The album begins with “The Way Beyond” which serves as a portal, being the most upbeat track and maintaining a connection to the outer world with its’ earthy percussion and Native flute that Michael is so well known for. His flute playing on this piece features long sustained notes and melodic phrases over a rhythmic background for the first half of the song, until it evolves into a quieter space, where the flute used is used more percussively, blowing shorter notes over a more subdued rhythm along with synthesizers and piano. One thing that stood out to me here, and has always impressed me on the three albums of Michael’s music that I have reviewed, is his impeccable sense of arrangement – the way every instrument and element is so perfectly placed and balanced.

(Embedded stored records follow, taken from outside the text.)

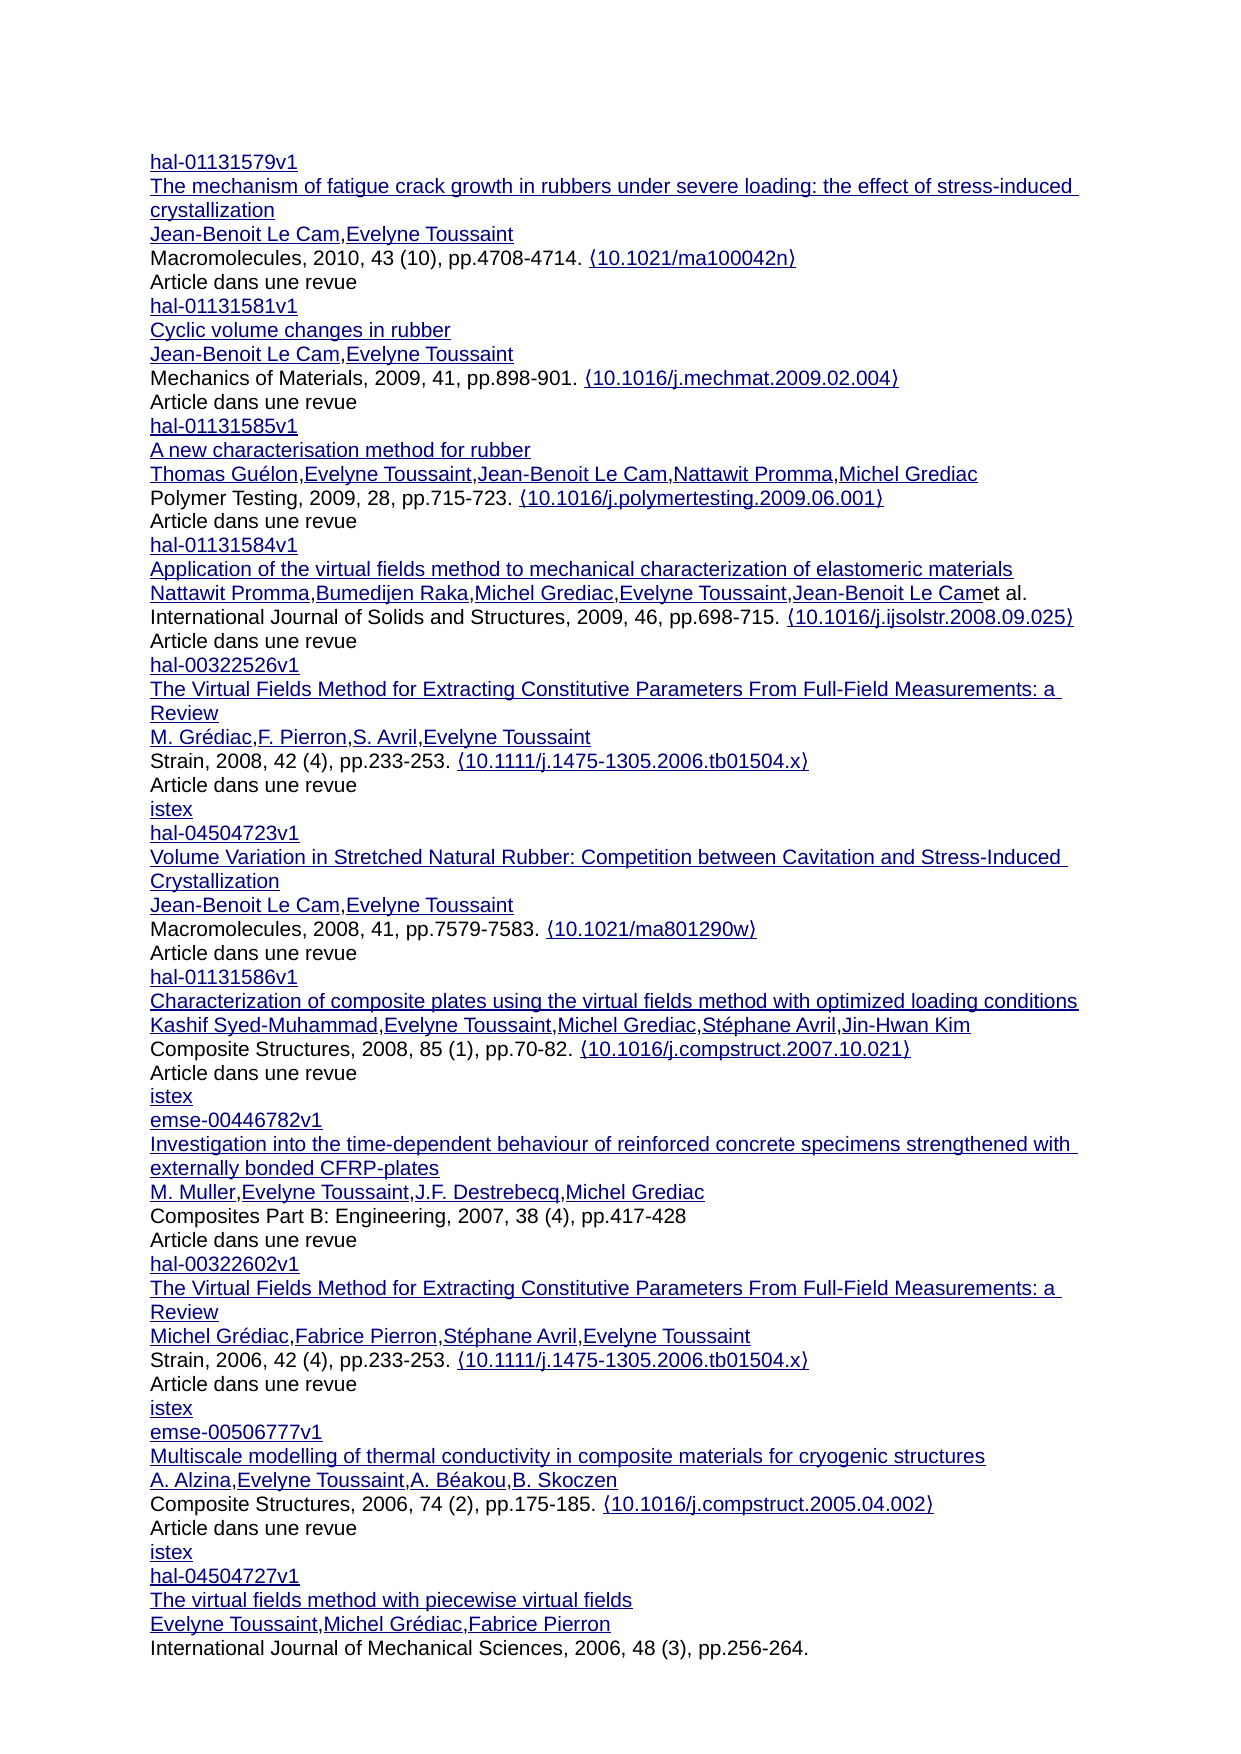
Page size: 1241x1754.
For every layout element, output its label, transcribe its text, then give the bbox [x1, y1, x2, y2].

table_cell Volume Variation in Stretched Natural Rubber: Competition between Cavitation and Stress-Induced Crystallization Jean-Benoit Le Cam,Evelyne Toussaint Macromolecules, 2008, 41, pp.7579-7583. ⟨10.1021/ma801290w⟩ Article dans une revue hal-01131586v1 [150, 845, 1090, 988]
table_cell The mechanism of fatigue crack growth in rubbers under severe loading: the effect of stress-induced crystallization Jean-Benoit Le Cam,Evelyne Toussaint Macromolecules, 2010, 43 (10), pp.4708-4714. ⟨10.1021/ma100042n⟩ Article dans une revue hal-01131581v1 [150, 174, 1090, 318]
table_cell Characterization of composite plates using the virtual fields method with optimized loading conditions Kashif Syed-Muhammad,Evelyne Toussaint,Michel Grediac,Stéphane Avril,Jin-Hwan Kim Composite Structures, 2008, 85 (1), pp.70-82. ⟨10.1016/j.compstruct.2007.10.021⟩ Article dans une revue istex emse-00446782v1 [150, 989, 1090, 1132]
table_cell A new characterisation method for rubber Thomas Guélon,Evelyne Toussaint,Jean-Benoit Le Cam,Nattawit Promma,Michel Grediac Polymer Testing, 2009, 28, pp.715-723. ⟨10.1016/j.polymertesting.2009.06.001⟩ Article dans une revue hal-01131584v1 [150, 438, 1090, 557]
table_cell Investigation into the time-dependent behaviour of reinforced concrete specimens strengthened with externally bonded CFRP-plates M. Muller,Evelyne Toussaint,J.F. Destrebecq,Michel Grediac Composites Part B: Engineering, 2007, 38 (4), pp.417-428 Article dans une revue hal-00322602v1 [150, 1132, 1090, 1276]
table_cell hal-01131579v1 [150, 150, 1090, 174]
table_cell The virtual fields method with piecewise virtual fields Evelyne Toussaint,Michel Grédiac,Fabrice Pierron International Journal of Mechanical Sciences, 2006, 48 (3), pp.256-264. [150, 1588, 1090, 1659]
table_cell The Virtual Fields Method for Extracting Constitutive Parameters From Full-Field Measurements: a Review Michel Grédiac,Fabrice Pierron,Stéphane Avril,Evelyne Toussaint Strain, 2006, 42 (4), pp.233-253. ⟨10.1111/j.1475-1305.2006.tb01504.x⟩ Article dans une revue istex emse-00506777v1 [150, 1276, 1090, 1444]
table_cell The Virtual Fields Method for Extracting Constitutive Parameters From Full‐Field Measurements: a Review M. Grédiac,F. Pierron,S. Avril,Evelyne Toussaint Strain, 2008, 42 (4), pp.233-253. ⟨10.1111/j.1475-1305.2006.tb01504.x⟩ Article dans une revue istex hal-04504723v1 [150, 677, 1090, 845]
table_cell Application of the virtual fields method to mechanical characterization of elastomeric materials Nattawit Promma,Bumedijen Raka,Michel Grediac,Evelyne Toussaint,Jean-Benoit Le Camet al. International Journal of Solids and Structures, 2009, 46, pp.698-715. ⟨10.1016/j.ijsolstr.2008.09.025⟩ Article dans une revue hal-00322526v1 [150, 557, 1090, 677]
table_cell Cyclic volume changes in rubber Jean-Benoit Le Cam,Evelyne Toussaint Mechanics of Materials, 2009, 41, pp.898-901. ⟨10.1016/j.mechmat.2009.02.004⟩ Article dans une revue hal-01131585v1 [150, 318, 1090, 437]
table_cell Multiscale modelling of thermal conductivity in composite materials for cryogenic structures A. Alzina,Evelyne Toussaint,A. Béakou,B. Skoczen Composite Structures, 2006, 74 (2), pp.175-185. ⟨10.1016/j.compstruct.2005.04.002⟩ Article dans une revue istex hal-04504727v1 [150, 1444, 1090, 1587]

Beginning with the aforementioned deep breath, track 2, “Journey Within,” lives up to its’ name as we enter a more ambient soundscape of spacious electronica, choirs, and echoed bells. From this point on until much later in the album, we are journeying through musical dimensions where sonic textures and atmospheres take precedent over rhythms, reminding me of the kind of music often heard on Hearts Of Space or Echoes radio programs and some of the more ethereal sounds of artists like Steve Roach or Jonn Serrie. While there is perhaps less of Michael’s signature Native flute playing than on his other albums, songs like “Twilight” feature it prominently and tastefully in one of the more minimalist track on the album. What “Bindu” does have in abundance is synthesizers. Not that these are uncommon to Michael’s music, but they are more predominate and are perfectly used here to achieve the goal of creating a deeply meditative mystical listening experience. A lot of the music takes on the feel of a shamanic journey.

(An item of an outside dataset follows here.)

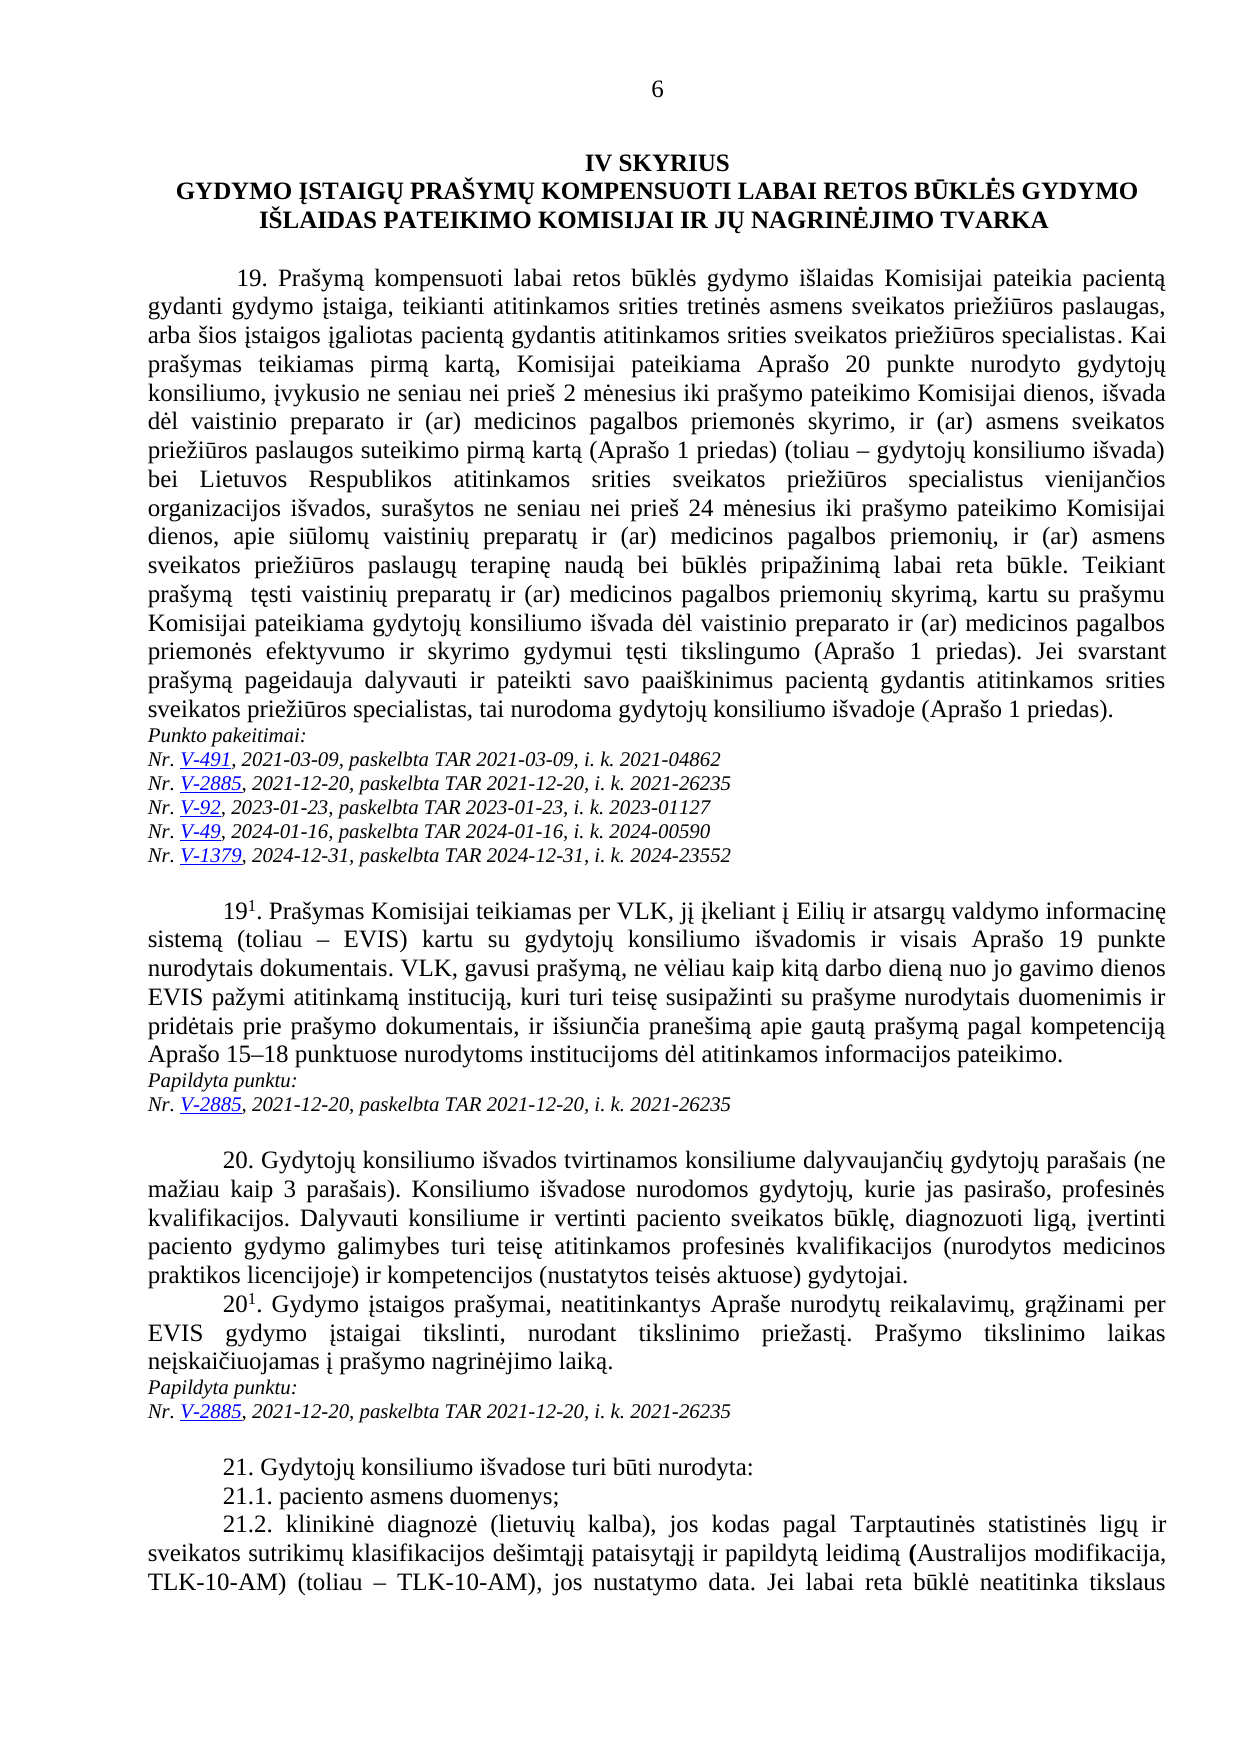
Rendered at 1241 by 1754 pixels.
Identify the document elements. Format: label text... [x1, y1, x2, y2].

Track 8, the title track, is the only other song that uses rhythm and beats. I’m not sure what instruments or samples Michael used to create the groove but it’s very cool and exotic. I recall commenting in a review of his “In The Flow” CD, how impressed I was impressed with his creative and innovative use of percussion and rhythm. With a trance-inducing drone in the background and layers of keyboard textures, the track has both motion and space – a wonderful combination that evokes the dance of creation. The last two compositions are totally expansive and leave the listener floating on an inner ocean of consciousness.
I’ve been a huge fan of Grammy-nominated Michael Brant DeMaria, whose “Gaia album was the first review on the Music and Media Focus website. I have enjoyed everything I’ve heard by him, however, as someone with a particular affinity for atmospheric synthesizer music, I’d have to say that this is my favorite so far. I also especially liked the cover art, which he designed, that captures the “moment of creation” theme of “Bindu.” In addition to his obvious musical abilities, I’ve felt good about recommending his albums since a portion of the proceeds have gone to supporting charitable causes such as wildlife rescue and recovery. As a psychologist, author, and speaker, Michael has a keen sense of the healing effect of music, which is beautifully reflected in his latest release, as it is in all his music.